(EXTRACTED TEXT)

Virtual reality development has come a long way, but it’s always been restricted to the virtual realm. However, new technology from Disney allows for the physical world to blend with the virtual. The video below shows this research in action, as a participant catches an actual ball while wearing a VR headset.
Catching an object in the real world requires hand-eye coordination, something that has yet to be successfully translated into the VR realm. The Disney Research lab hopes that this type of coordination and other skills can be translated into virtual reality. Senior research scientist Günter Niemeyer said combining physical and virtual enhances user experience.
“Catching and feeling the real ball in your hand makes VR much richer, more believable, more exciting, more interactive, more dynamic, more real,” he said.
How did they do it?
The team used a motion capture system to track the ball, hence the reason the ball in ‘reality’ has more texture than the one in the virtual rendering. That system tracked the movement of the ball as well as the location of the catcher’s hands. The ball and subsequent actions then get relayed to the VR head-mounted display.
[Image source: DisneyResearchHub via YouTube]
The video shows three separate visualizations. The first seems the most normal and lifelike. The system renders the ball’s location in real time. The next shows the line of trajectory for the ball as predicted by the entire system. The last recommends a possible area where the catcher could catch the ball.
Research lab associate Mathew Pan said that all three renderings led to successful catches. The team reported 95 percent success rate with the first visualization of underhanded throws. However, the catching styles changed in the other two visualizations. The catcher used the VR’s predictions to ready his hands slightly earlier.
“The most apparent explanation is that, without information about the ball’s location, the catcher must rely on the identified target point, changing the task from one requiring higher brain functions to estimate trajectory to a simpler, visually guided pointing task,” Pan said.
This technology could make video games even more realistic
This technology could easily improve the interactivity of VR games or even create an entirely new genre. It’s easy for players to get lost in the virtual space created in their headsets. This new research could add to a video game’s elements and make the experience all the more realistic.
“With VR, we can show you the future by pre-rendering where the ball is going to be,” Niemeyer said. “For some types of interactions, game designers might choose to take advantage of VR to make certain tasks easier, just as using a net to catch balls might make some games more enjoyable.”
Disney is no stranger to VR tech. In September 2015, the media giant purchased VR startup Jaunt. Jaunt developed a custom camera that could shoot professional-grade 360-degree footage, and Disney initially wanted to use the technology to bring immersive experiences to ABC News. Disney has since used Jaunt to create renderings of all of its theme parks, especially in celebrating major milestones such as Disneyland’s 60th anniversary Diamond Celebration.

(End EXTRACTED TEXT)

Answer these questions using the article about Disney's VR ball-catching research:
(a) What kind of system did the team use to track the ball?
(b) What success rate did the team report with the first visualization of underhanded throws?
(c) Which VR startup did Disney purchase in September 2015?
Rely only on the article about Disney's VR ball-catching research.

(DATA TO EXAMINE)

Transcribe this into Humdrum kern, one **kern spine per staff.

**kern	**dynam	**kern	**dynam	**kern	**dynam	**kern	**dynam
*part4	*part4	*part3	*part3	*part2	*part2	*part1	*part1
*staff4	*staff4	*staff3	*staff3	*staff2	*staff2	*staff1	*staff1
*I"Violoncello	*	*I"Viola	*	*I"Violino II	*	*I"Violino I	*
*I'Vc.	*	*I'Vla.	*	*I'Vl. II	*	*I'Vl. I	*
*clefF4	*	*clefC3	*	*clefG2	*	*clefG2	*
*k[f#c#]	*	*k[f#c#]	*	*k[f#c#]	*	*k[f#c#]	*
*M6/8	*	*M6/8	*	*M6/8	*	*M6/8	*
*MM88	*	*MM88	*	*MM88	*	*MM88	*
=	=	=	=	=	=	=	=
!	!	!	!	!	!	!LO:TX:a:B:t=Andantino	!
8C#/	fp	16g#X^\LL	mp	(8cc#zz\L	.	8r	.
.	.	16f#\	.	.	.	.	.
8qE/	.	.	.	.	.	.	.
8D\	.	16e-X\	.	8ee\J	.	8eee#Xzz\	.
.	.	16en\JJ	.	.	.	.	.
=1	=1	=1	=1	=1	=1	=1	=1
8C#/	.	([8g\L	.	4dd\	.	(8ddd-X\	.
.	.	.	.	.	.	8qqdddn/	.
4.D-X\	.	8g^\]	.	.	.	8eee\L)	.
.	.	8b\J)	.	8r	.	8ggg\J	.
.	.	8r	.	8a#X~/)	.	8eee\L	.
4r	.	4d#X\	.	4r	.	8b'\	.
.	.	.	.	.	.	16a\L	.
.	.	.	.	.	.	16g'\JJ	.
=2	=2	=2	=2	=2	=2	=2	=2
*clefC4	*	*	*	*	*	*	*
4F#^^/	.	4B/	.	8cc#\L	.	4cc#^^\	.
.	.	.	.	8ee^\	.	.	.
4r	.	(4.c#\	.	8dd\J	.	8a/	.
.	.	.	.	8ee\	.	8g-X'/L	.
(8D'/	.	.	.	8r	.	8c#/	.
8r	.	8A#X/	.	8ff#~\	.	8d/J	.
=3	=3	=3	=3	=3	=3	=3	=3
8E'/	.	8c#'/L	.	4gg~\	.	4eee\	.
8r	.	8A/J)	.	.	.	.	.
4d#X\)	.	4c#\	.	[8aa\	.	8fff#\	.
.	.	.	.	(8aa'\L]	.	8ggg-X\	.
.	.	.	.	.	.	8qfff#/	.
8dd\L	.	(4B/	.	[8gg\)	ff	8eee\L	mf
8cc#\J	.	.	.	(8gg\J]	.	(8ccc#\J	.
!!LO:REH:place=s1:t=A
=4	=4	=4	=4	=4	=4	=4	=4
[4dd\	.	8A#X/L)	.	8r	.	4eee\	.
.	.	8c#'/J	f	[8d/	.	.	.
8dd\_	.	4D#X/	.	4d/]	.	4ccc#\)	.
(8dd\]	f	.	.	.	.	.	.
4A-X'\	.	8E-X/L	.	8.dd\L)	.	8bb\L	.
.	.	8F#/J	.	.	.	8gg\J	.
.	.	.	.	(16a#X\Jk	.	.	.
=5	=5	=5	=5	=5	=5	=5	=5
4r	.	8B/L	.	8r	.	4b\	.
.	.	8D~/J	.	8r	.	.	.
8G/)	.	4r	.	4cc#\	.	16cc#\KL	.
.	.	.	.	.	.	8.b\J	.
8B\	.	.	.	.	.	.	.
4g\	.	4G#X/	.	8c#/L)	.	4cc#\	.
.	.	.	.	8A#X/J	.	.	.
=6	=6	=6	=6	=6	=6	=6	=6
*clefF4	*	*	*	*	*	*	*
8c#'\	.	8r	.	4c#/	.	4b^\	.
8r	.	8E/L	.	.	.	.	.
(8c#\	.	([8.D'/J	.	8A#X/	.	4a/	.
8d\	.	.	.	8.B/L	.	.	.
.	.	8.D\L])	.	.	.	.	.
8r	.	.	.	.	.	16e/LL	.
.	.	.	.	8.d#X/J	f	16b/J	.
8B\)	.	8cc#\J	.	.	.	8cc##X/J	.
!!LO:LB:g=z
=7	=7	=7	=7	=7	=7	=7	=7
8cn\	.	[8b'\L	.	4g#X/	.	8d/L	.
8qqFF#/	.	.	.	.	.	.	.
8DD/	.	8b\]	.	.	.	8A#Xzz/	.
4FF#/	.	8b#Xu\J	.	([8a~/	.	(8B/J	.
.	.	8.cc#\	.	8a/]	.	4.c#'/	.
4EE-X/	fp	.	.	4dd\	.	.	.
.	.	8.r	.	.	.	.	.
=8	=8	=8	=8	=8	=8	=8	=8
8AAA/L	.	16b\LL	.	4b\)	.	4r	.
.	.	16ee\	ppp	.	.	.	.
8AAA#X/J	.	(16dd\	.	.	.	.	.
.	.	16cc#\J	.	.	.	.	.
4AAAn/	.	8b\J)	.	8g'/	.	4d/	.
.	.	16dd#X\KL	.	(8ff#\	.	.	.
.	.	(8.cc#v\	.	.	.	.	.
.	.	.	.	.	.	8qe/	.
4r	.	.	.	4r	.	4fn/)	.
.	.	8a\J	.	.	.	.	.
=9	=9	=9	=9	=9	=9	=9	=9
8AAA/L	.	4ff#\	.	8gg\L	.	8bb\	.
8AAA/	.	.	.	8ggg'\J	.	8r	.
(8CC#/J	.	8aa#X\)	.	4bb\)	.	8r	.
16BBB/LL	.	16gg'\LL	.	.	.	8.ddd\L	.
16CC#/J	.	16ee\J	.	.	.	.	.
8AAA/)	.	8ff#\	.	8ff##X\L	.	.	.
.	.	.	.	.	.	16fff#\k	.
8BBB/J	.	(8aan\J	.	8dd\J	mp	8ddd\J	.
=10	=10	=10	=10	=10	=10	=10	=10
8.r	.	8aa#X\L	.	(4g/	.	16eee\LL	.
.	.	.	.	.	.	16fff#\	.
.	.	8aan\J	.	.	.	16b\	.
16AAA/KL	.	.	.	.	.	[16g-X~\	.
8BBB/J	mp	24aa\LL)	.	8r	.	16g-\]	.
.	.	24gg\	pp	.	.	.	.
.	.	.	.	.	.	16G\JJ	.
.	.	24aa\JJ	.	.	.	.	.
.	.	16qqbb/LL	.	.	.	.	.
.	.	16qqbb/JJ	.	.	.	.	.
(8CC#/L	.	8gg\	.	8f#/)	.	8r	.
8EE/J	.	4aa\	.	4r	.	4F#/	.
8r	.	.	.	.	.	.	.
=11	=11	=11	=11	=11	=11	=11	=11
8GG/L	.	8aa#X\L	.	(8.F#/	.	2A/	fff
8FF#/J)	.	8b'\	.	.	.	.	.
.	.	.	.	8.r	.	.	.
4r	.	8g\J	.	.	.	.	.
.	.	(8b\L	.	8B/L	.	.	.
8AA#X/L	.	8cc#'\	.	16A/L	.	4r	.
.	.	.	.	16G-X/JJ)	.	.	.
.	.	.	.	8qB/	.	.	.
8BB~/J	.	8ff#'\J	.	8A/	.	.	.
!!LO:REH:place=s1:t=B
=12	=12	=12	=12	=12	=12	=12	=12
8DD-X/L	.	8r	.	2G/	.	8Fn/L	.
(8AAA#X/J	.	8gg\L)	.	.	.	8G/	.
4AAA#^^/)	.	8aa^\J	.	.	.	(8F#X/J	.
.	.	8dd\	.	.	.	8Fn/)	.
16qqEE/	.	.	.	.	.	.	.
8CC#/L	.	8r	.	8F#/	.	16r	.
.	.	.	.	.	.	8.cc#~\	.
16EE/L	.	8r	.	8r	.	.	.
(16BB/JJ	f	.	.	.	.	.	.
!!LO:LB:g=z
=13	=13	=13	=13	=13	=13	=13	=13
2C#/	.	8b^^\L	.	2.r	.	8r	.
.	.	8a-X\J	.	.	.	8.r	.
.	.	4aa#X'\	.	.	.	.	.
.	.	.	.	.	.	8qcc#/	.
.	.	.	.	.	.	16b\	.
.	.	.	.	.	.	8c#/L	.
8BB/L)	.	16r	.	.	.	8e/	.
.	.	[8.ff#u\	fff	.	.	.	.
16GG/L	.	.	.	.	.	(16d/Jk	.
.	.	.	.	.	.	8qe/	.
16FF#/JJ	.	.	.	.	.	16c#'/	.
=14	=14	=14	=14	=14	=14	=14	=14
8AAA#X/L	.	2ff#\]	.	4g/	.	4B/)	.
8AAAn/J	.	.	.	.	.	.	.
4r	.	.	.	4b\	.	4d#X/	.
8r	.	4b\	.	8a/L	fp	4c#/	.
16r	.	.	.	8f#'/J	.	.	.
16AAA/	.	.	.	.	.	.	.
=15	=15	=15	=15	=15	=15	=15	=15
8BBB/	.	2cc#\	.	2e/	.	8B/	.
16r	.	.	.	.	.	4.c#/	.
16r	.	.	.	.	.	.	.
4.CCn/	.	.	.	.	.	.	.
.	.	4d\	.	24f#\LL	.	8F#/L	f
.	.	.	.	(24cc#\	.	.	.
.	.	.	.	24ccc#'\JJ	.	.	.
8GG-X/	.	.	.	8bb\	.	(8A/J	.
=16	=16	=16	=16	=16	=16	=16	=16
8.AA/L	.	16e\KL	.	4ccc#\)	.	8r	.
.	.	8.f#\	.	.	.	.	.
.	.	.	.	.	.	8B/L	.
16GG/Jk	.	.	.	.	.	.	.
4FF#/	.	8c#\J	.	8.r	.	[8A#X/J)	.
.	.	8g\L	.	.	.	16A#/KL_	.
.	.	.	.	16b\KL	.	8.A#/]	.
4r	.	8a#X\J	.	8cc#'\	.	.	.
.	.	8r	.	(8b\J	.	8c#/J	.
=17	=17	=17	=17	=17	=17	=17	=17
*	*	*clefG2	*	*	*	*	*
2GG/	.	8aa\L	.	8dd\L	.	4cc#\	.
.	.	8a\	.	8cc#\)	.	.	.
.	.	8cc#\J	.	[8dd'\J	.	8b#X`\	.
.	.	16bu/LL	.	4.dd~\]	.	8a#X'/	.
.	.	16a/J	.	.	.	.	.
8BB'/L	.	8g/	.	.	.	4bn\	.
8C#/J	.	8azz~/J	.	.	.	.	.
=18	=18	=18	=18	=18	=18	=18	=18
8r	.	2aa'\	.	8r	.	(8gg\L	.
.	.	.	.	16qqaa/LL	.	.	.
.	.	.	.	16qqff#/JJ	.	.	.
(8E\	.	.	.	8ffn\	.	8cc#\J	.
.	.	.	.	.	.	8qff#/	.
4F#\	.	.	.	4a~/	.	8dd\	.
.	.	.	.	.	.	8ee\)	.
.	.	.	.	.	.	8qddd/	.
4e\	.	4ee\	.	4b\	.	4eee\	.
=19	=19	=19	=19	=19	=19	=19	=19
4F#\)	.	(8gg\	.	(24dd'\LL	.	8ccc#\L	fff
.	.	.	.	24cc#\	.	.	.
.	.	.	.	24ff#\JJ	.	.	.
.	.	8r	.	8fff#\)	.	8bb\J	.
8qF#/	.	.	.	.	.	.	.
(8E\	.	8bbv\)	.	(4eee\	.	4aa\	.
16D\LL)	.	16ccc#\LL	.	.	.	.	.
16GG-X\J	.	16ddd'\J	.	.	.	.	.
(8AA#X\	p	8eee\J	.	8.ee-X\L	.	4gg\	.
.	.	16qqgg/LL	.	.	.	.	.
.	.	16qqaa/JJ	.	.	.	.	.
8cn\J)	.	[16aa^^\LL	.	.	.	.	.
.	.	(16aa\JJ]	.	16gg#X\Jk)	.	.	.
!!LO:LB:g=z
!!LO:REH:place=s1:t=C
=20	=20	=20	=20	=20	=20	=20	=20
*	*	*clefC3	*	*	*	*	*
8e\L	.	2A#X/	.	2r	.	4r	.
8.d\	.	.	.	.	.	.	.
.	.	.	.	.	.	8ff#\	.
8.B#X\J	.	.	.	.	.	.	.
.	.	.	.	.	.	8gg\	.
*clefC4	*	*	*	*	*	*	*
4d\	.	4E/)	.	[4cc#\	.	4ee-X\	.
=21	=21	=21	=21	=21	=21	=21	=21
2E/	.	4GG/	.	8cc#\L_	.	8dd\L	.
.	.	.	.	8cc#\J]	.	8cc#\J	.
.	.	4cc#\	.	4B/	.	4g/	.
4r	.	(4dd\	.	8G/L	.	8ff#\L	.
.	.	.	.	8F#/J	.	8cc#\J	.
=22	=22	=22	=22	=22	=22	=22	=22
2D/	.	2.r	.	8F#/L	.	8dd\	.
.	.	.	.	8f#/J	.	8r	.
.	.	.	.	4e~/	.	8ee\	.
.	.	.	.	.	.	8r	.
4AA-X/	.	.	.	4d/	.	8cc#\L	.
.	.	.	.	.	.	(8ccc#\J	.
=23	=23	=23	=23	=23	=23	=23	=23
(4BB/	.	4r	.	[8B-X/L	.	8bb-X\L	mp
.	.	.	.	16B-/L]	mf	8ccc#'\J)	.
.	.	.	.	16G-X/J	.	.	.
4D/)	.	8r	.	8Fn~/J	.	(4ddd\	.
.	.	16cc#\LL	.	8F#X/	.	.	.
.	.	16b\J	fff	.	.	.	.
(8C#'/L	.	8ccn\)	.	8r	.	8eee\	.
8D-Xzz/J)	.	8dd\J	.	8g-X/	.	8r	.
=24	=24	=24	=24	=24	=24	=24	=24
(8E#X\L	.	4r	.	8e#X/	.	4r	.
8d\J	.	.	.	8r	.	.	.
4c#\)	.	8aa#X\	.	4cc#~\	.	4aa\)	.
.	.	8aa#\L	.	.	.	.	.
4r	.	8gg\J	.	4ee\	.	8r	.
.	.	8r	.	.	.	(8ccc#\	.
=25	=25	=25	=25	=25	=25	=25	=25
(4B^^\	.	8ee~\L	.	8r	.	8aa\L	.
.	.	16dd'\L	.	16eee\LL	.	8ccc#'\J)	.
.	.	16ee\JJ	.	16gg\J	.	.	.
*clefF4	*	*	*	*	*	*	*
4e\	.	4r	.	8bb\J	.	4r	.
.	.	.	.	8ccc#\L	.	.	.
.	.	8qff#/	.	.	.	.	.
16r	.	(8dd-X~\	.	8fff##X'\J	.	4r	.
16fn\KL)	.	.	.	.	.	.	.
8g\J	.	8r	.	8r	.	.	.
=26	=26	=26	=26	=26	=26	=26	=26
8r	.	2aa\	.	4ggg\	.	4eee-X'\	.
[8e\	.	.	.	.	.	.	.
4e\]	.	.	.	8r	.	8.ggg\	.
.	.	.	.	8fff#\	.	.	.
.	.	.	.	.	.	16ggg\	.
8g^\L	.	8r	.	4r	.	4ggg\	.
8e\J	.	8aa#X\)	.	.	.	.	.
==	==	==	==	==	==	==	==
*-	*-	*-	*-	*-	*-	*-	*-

(End DATA TO EXAMINE)

**OUTPUT OF THE TASK**
(a) A motion capture system.
(b) 95 percent.
(c) Jaunt.